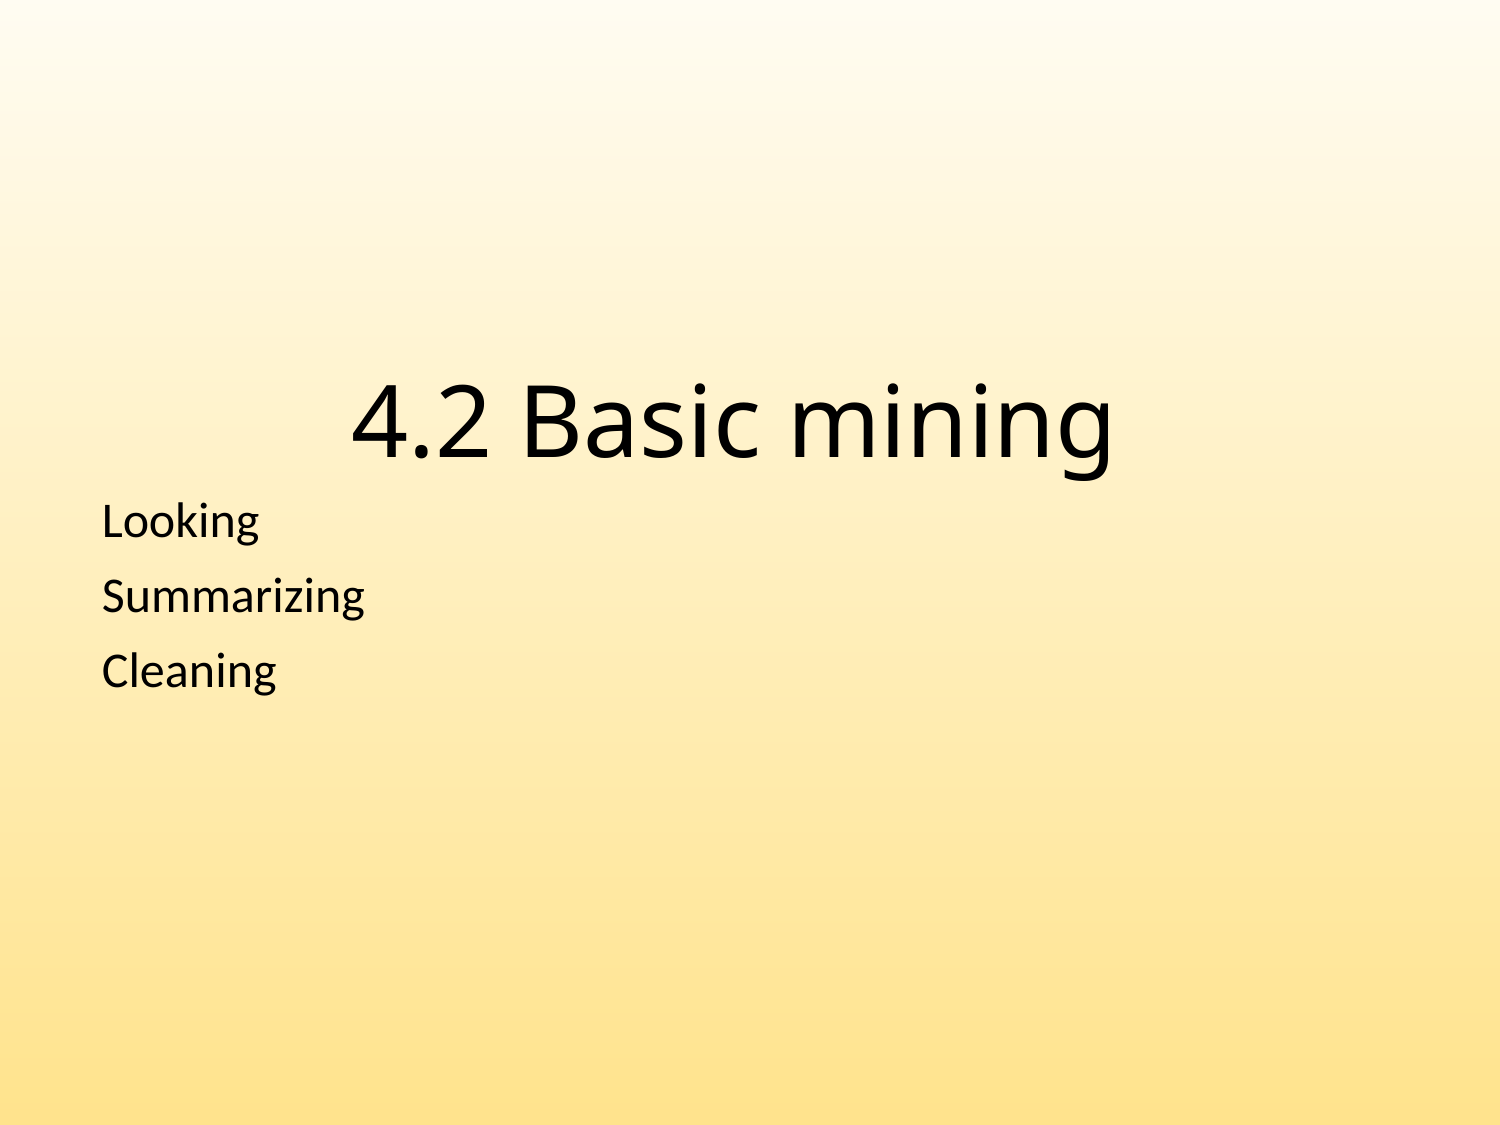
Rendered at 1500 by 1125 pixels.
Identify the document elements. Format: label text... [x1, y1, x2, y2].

title 4.2 Basic mining [64, 320, 1406, 487]
list Looking Summarizing Cleaning [86, 487, 1177, 734]
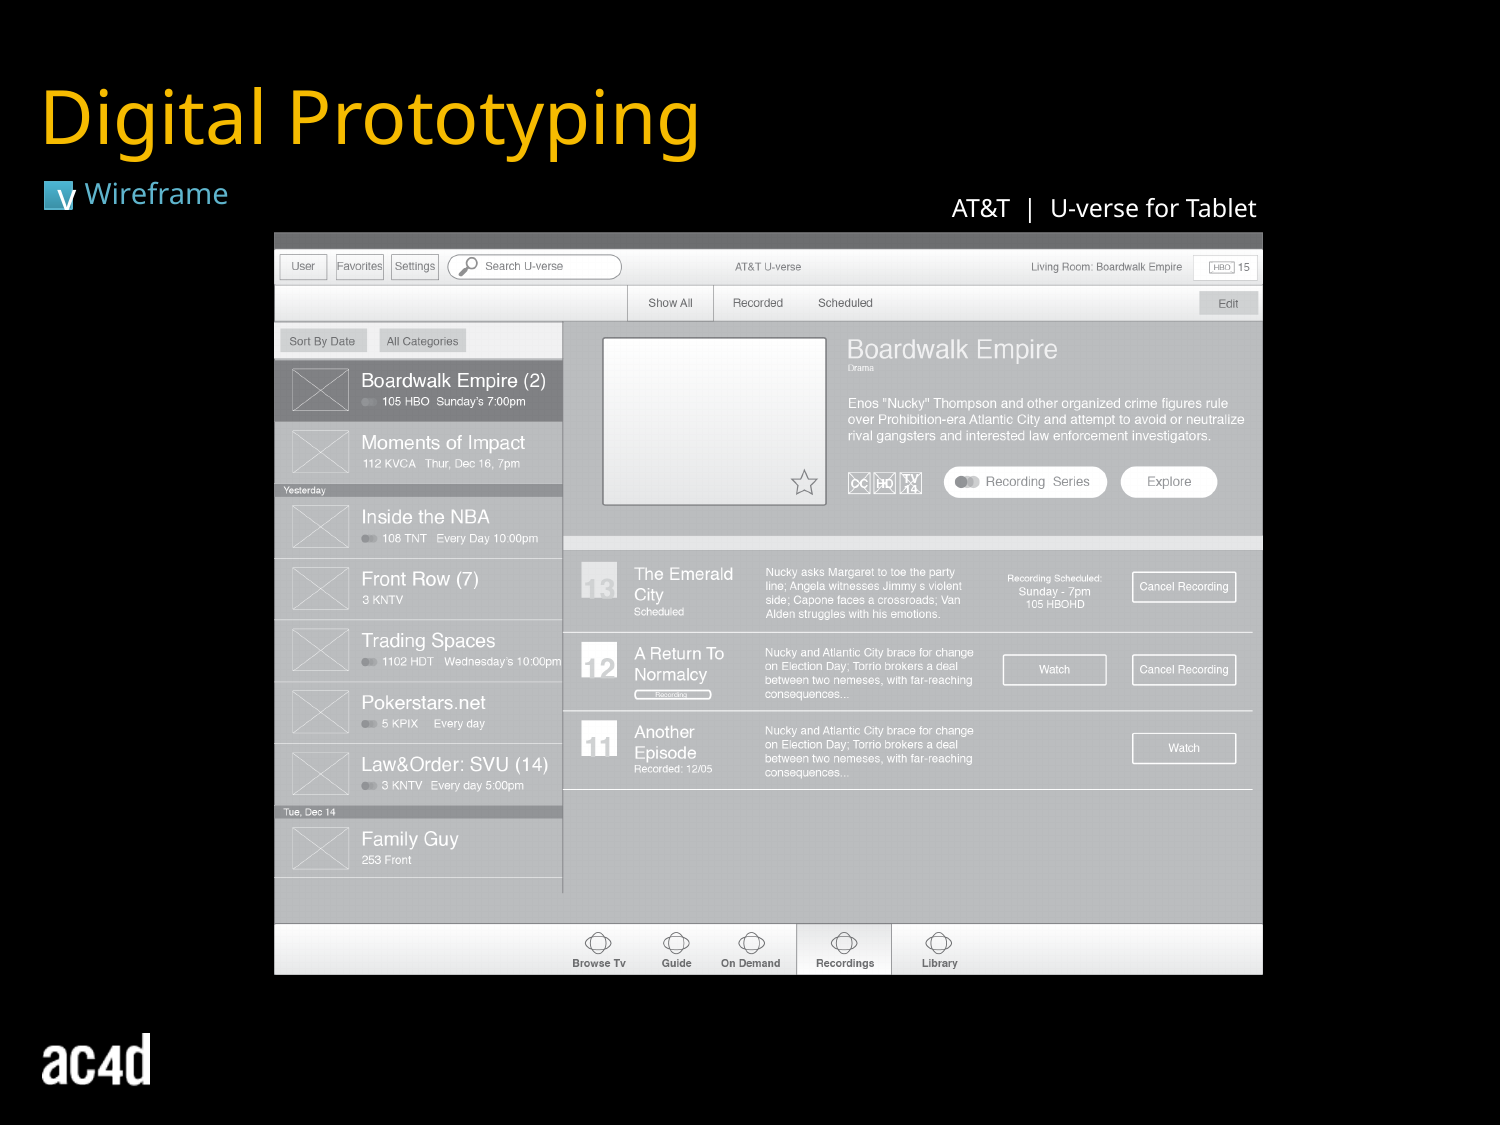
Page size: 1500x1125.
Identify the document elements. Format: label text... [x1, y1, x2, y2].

picture [42, 1033, 150, 1088]
text_box v [44, 181, 73, 210]
text_box Digital Prototyping [24, 62, 1356, 163]
picture [273, 231, 1263, 975]
text_box AT&T | U-verse for Tablet [798, 185, 1272, 230]
text_box Wireframe [69, 168, 244, 219]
★ ★ ★ ★ ★ ★ ★
**WHAT YOU HAVE TO DO**.
Reproduce the listing word for word, but keep the pictures out of it.

**RESULT OF THIS EXERCISE**.
Rendered at 1500 by 1125 pixels.
Identify the document elements. Format: label text... [x1, y1, x2, y2].

title 4.2 Basic mining [64, 320, 1406, 487]
list Looking Summarizing Cleaning [86, 487, 1177, 734]
Page size: 1500x1125.
Identify the document elements. Format: label text... [x1, y1, x2, y2].

picture [42, 1033, 150, 1088]
text_box v [44, 181, 73, 210]
text_box Digital Prototyping [24, 62, 1356, 163]
picture [273, 231, 1263, 975]
text_box AT&T | U-verse for Tablet [798, 185, 1272, 230]
text_box Wireframe [69, 168, 244, 219]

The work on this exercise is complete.